[Saved entries]
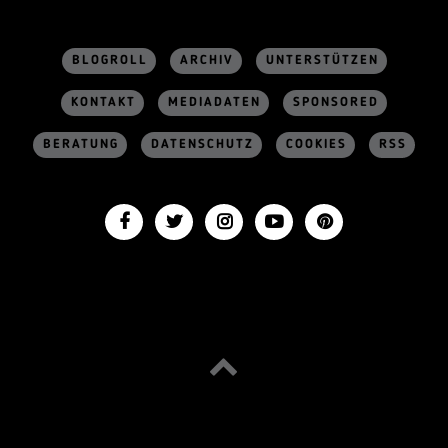
BLOGROLL
ARCHIV
UNTERSTÜTZEN
KONTAKT
MEDIADATEN
SPONSORED
BERATUNG
DATENSCHUTZ
COOKIES
RSS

- What needs to be done
Print all entries exactly. The images do not belong in the copy.

- Problem solution
BLOGROLL
ARCHIV
UNTERSTÜTZEN
KONTAKT
MEDIADATEN
SPONSORED
BERATUNG
DATENSCHUTZ
COOKIES
RSS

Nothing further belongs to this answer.